[Opening Data records section]

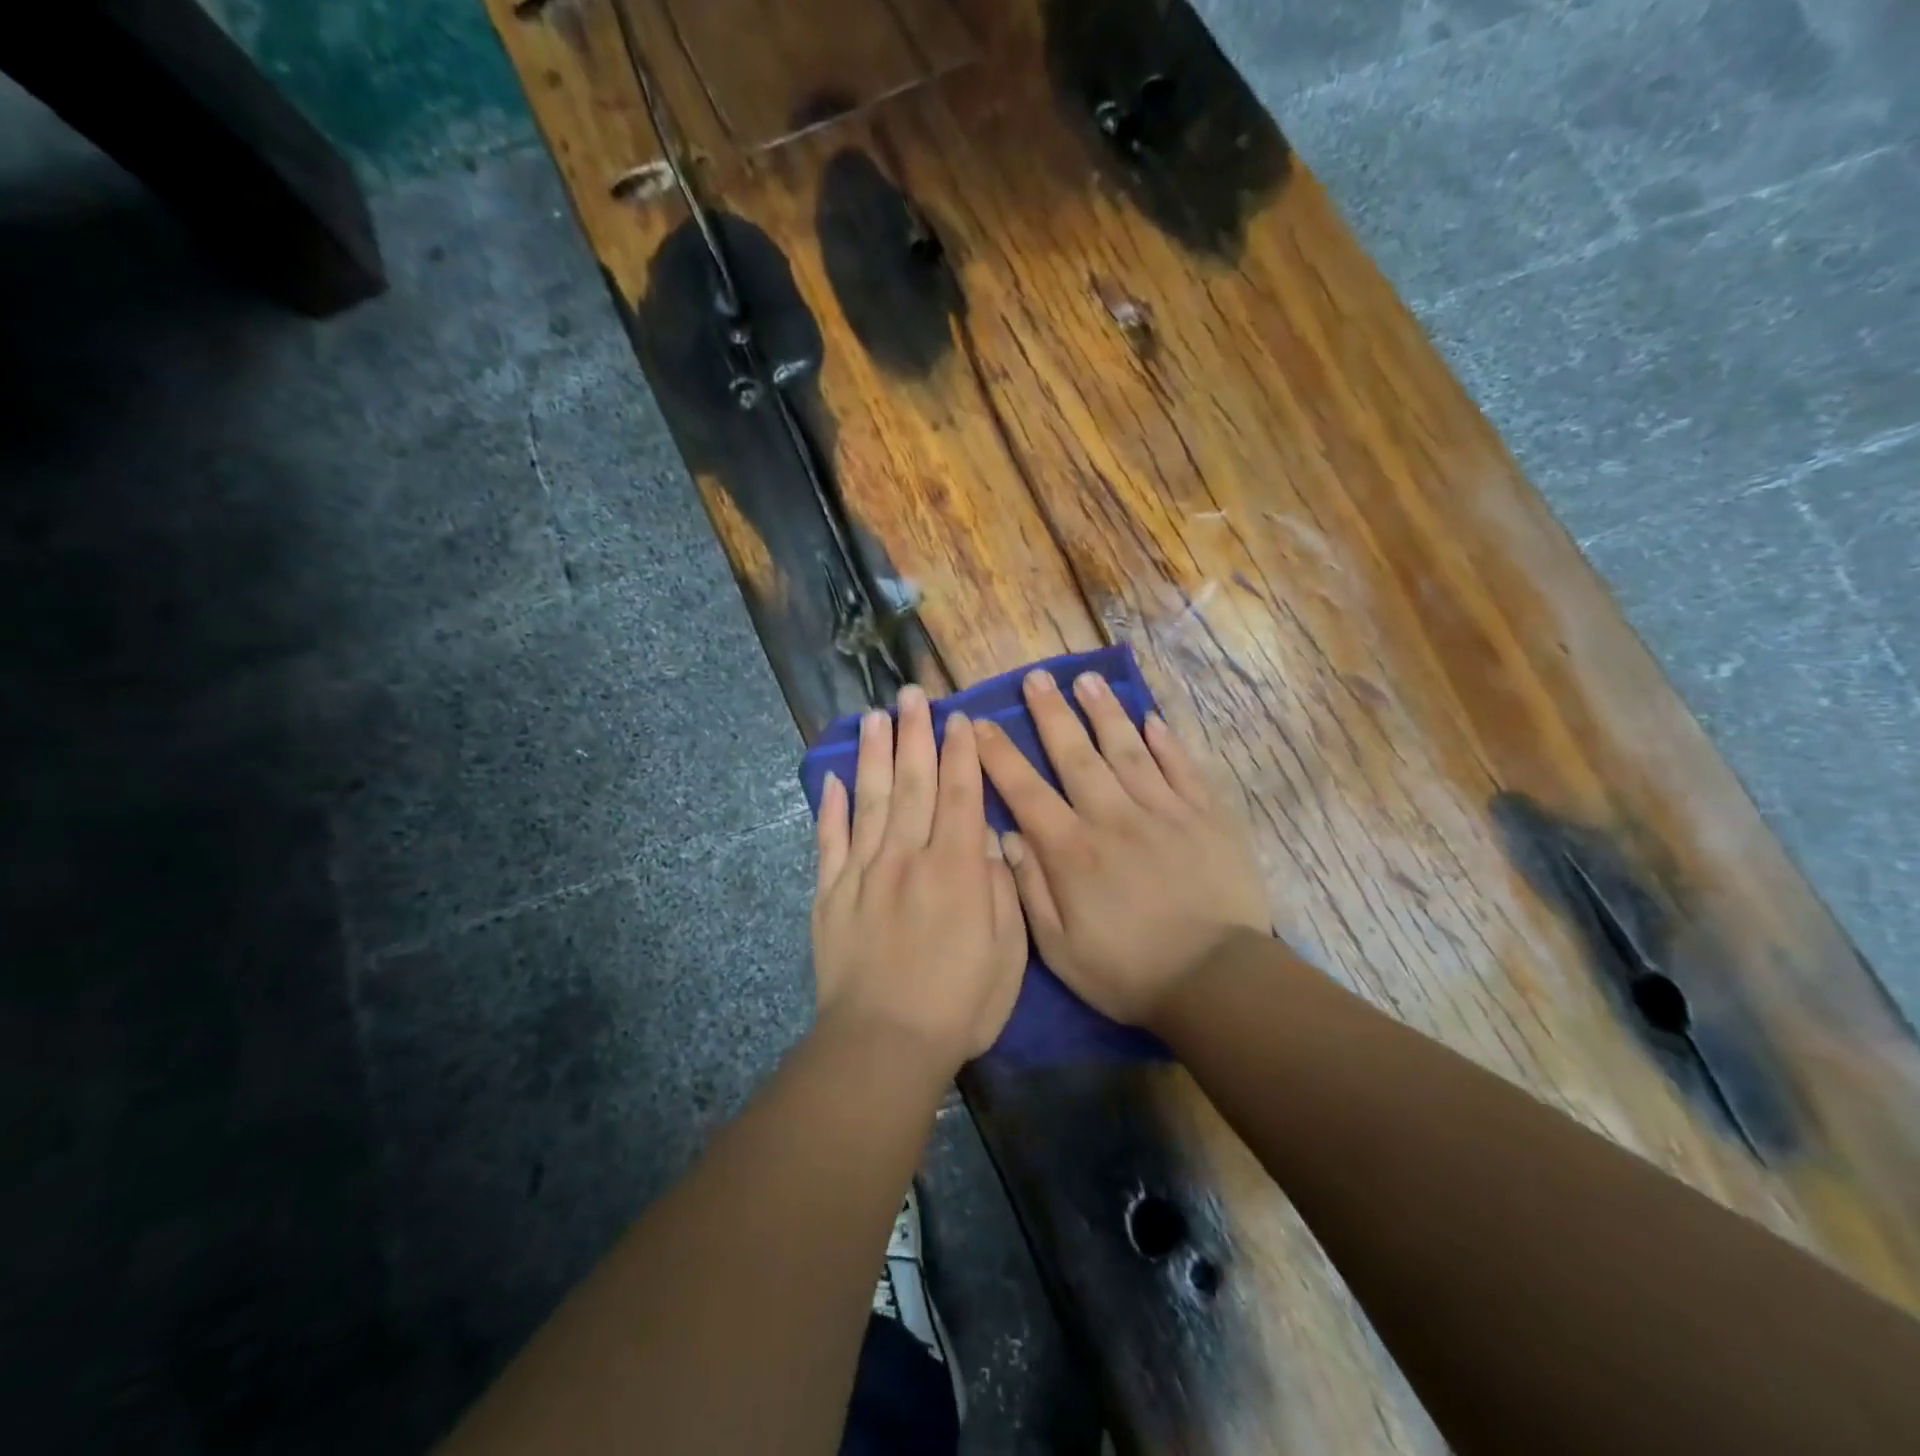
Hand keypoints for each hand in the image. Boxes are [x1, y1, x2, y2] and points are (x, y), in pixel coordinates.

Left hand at [812, 685, 1027, 1067]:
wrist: (884, 1044)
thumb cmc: (960, 1003)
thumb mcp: (1007, 952)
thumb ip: (1000, 888)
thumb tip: (990, 837)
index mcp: (956, 868)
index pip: (961, 794)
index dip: (960, 752)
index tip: (957, 717)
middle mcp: (908, 857)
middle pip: (912, 783)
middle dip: (914, 734)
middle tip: (911, 693)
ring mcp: (863, 872)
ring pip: (868, 800)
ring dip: (872, 755)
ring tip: (873, 716)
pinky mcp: (830, 894)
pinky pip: (828, 842)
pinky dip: (829, 808)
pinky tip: (830, 779)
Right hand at [976, 669, 1268, 1028]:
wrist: (1216, 982)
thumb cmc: (1128, 971)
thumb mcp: (1059, 949)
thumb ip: (1030, 889)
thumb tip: (1007, 836)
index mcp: (1073, 851)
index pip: (1026, 790)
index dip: (999, 755)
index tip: (978, 723)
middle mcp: (1114, 818)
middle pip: (1076, 755)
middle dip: (1051, 714)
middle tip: (1036, 677)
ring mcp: (1164, 812)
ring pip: (1128, 750)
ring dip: (1105, 713)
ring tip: (1087, 680)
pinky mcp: (1207, 817)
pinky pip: (1182, 768)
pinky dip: (1166, 742)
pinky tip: (1151, 719)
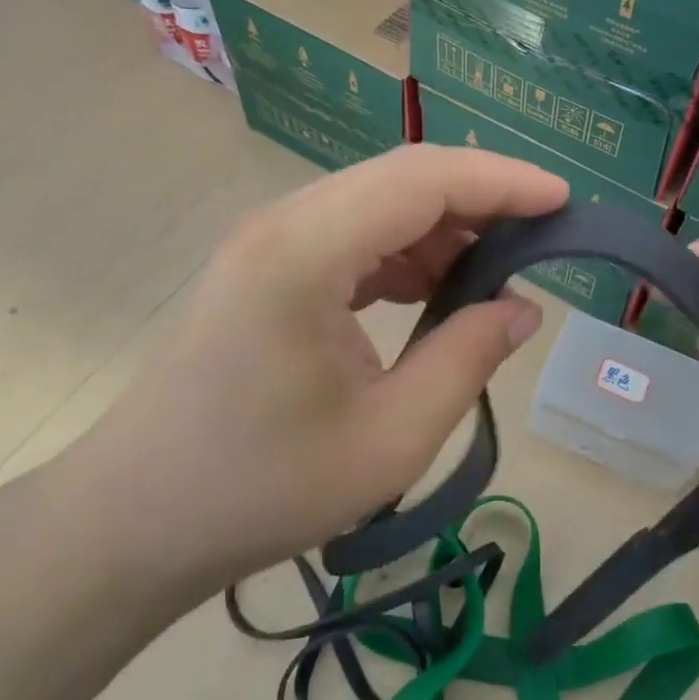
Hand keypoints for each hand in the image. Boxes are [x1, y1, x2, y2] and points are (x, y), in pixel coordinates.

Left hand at [57, 146, 567, 604]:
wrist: (133, 521)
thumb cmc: (261, 490)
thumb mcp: (390, 438)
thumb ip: (467, 359)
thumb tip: (523, 308)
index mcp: (306, 251)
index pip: (423, 180)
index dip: (502, 180)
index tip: (565, 202)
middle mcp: (283, 223)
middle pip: (401, 178)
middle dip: (480, 197)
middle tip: (542, 236)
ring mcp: (268, 241)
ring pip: (377, 201)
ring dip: (443, 224)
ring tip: (496, 268)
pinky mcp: (265, 266)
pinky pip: (352, 233)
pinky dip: (405, 249)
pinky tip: (434, 288)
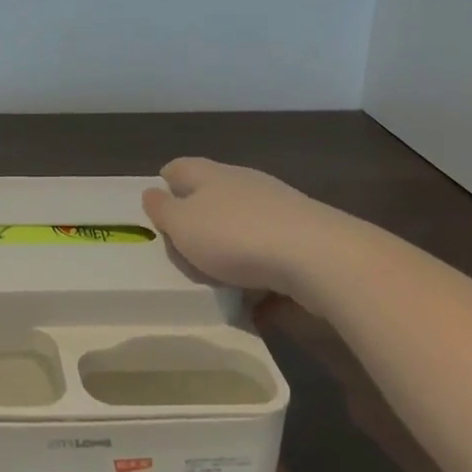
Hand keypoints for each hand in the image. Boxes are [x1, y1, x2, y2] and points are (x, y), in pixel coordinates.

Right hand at [141, 157, 352, 293]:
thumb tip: (152, 193)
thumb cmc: (235, 236)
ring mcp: (280, 209)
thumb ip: (163, 210)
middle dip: (199, 217)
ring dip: (232, 247)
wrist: (319, 258)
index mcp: (211, 175)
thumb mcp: (183, 225)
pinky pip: (273, 255)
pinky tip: (257, 303)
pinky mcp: (307, 238)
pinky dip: (261, 276)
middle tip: (183, 246)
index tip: (156, 204)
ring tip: (218, 279)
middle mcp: (245, 183)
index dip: (165, 182)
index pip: (180, 168)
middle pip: (214, 194)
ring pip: (245, 224)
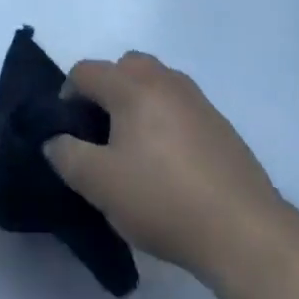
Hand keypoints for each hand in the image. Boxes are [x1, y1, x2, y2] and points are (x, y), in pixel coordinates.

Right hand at [45, 51, 282, 281]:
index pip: (86, 71)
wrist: (244, 231)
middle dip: (106, 91)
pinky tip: (169, 164)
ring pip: (155, 84)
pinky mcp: (220, 124)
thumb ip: (67, 155)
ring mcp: (197, 100)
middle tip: (101, 133)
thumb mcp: (99, 184)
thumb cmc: (163, 200)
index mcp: (132, 86)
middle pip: (124, 67)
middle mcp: (164, 80)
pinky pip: (179, 107)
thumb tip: (55, 140)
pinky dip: (165, 121)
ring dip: (138, 104)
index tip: (68, 133)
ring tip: (135, 149)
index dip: (67, 96)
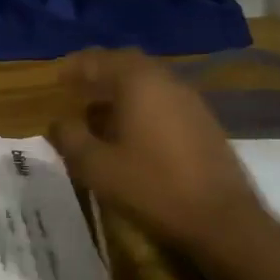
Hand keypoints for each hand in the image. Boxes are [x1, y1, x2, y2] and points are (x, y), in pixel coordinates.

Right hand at [47, 48, 272, 267]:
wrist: (222, 220)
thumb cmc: (152, 187)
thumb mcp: (97, 167)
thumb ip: (70, 138)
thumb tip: (57, 122)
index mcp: (138, 81)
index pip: (99, 59)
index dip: (74, 67)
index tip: (57, 80)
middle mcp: (166, 80)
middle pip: (126, 65)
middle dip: (99, 74)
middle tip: (77, 90)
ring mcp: (190, 100)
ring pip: (148, 83)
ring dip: (121, 92)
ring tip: (99, 115)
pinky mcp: (204, 122)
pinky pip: (164, 100)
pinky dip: (142, 106)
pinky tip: (132, 133)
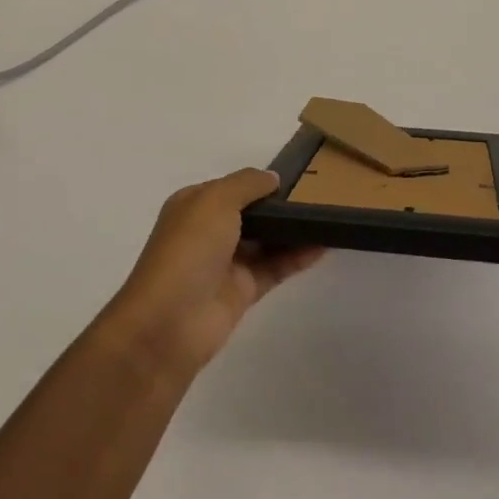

[Closing Data records section]

## Instructions for the task
Word for word, retype the material above without its pictures.

## Written response
Hand keypoints for each hand in the image. Boxes are [x1, y1, x2, y2] and points are (x, y), in pixel coordinates.

Left hand at [812, 685, 1027, 1067]:
wrist: (884, 1044)
thumb cmc: (960, 1003)
thumb mcp: (1007, 952)
thumb ip: (1000, 888)
thumb tip: (990, 837)
index mcp: (956, 868)
index pip: (961, 794)
index dip: (960, 752)
index tip: (957, 717)
middle mcp: (908, 857)
middle pip: (912, 783)
middle dip: (914, 734)
middle tip: (911, 693)
ring mcp: (863, 872)
ring pip: (868, 800)
ring dip: (872, 755)
ring tip: (873, 716)
pinky mcp: (830, 894)
pinky pip: (828, 842)
pinky dip: (829, 808)
pinky tip: (830, 779)
Right hand at [976, 669, 1268, 1028]:
wrist: (1216, 982)
thumb cmc: (1128, 971)
thumb mcp: (1059, 949)
thumb ip: (1030, 889)
thumb tip: (1007, 836)
index mcp: (1073, 851)
index pip: (1026, 790)
index dip: (999, 755)
index tip: (978, 723)
middle mcp: (1114, 818)
middle pip: (1076, 755)
middle dip: (1051, 714)
middle tip: (1036, 677)
ring mcp: (1164, 812)
ring pip: (1128, 750)
ring dip: (1105, 713)
ring tip: (1087, 680)
pinky mcp: (1207, 817)
pinky pip: (1182, 768)
pinky dip: (1166, 742)
pinky tip: (1151, 719)
Hand keypoints for each hand in the image. Boxes are [x1, y1, x2, y2] and points are (x, y), in pixel coordinates.

Left hand at [57, 146, 567, 604]:
wrist: (133, 521)
thumb cmc: (261, 490)
thumb mcp: (390, 438)
thumb ip: (467, 359)
thumb tip: (523, 308)
index mcp: (306, 251)
index pip: (423, 180)
index dip: (502, 180)
index tip: (565, 202)
middle mcp: (283, 223)
middle pip: (401, 178)
middle dip: (480, 197)
middle tip: (542, 236)
ring mcp: (268, 241)
ring pip: (377, 201)
ring dip: (443, 224)
ring tip: (496, 268)
pinky mcp: (265, 266)
pinky pip: (352, 233)
pinky dip: (405, 249)
pinky tip: (434, 288)
Hand keypoints for each hand in the image. Boxes are [x1, y1, x2, y2] and points are (x, y), in pixel coordinates.

Right hand at [141, 157, 352, 293]:
thumb tip: (152, 193)
thumb cmc: (235, 236)
ring mcp: (280, 209)
thumb ip: (163, 210)
middle dip: (199, 217)
ring dip: (232, 247)
wrist: (319, 258)
index mcp: (211, 175)
thumb mcp: (183, 225)
pinky pip: (273, 255)
pinky tip: (257, 303)
pinky mcp: (307, 238)
pinky dip: (261, 276)
middle tip: (183, 246)
index tip: (156, 204)
ring tip: (218, 279)
middle mcp: (245, 183)
index dip: (165, 182)
index pip: (180, 168)
middle pip: (214, 194)
ring pip: (245, 224)
Hand keypoints for each hand in the image. Boxes are [x1, y1, x2, y2] and points are (x, y), in pixel coordinates.

Right hand at [45, 51, 282, 281]:
index pip: (86, 71)
wrist: (244, 231)
middle dip: (106, 91)
pinky tip: (169, 164)
ring pip: (155, 84)
pinky mcp: (220, 124)
thumb ip: (67, 155)
ring mcp: (197, 100)
middle tip: (101, 133)
thumb mcp: (99, 184)
thumb cmc: (163, 200)
index mcp: (132, 86)
middle pip: (124, 67)
middle mcp: (164, 80)
pinky pip: (179, 107)
thumb tip: (55, 140)
pinky dip: (165, 121)
ring dip: (138, 104)
index tip: (68, 133)
ring tip: (135, 149)
index dip: (67, 96)
Hand keypoints for each hand in the image. Boxes are [x1, y1, x2, y2] and points are (x, y), in pixel coordinates.

Right hand at [47, 48, 272, 267]:
wrist: (222, 220)
thumb cmc: (152, 187)
thumb mcp: (97, 167)
thumb ip: (70, 138)
thumb tip: (57, 122)
index mcp: (138, 81)
index pip: (99, 59)
index dip: (74, 67)
index tip: (57, 80)
middle mcp: (166, 80)
middle pip: (126, 65)
middle dip: (99, 74)
middle tip: (77, 90)
ring mcp: (190, 100)
ring pip: (148, 83)
ring dip: (121, 92)
ring tip: (99, 115)
pinky mcp: (204, 122)
pinky pip: (164, 100)
pinky dip: (142, 106)
pinky tip: (132, 133)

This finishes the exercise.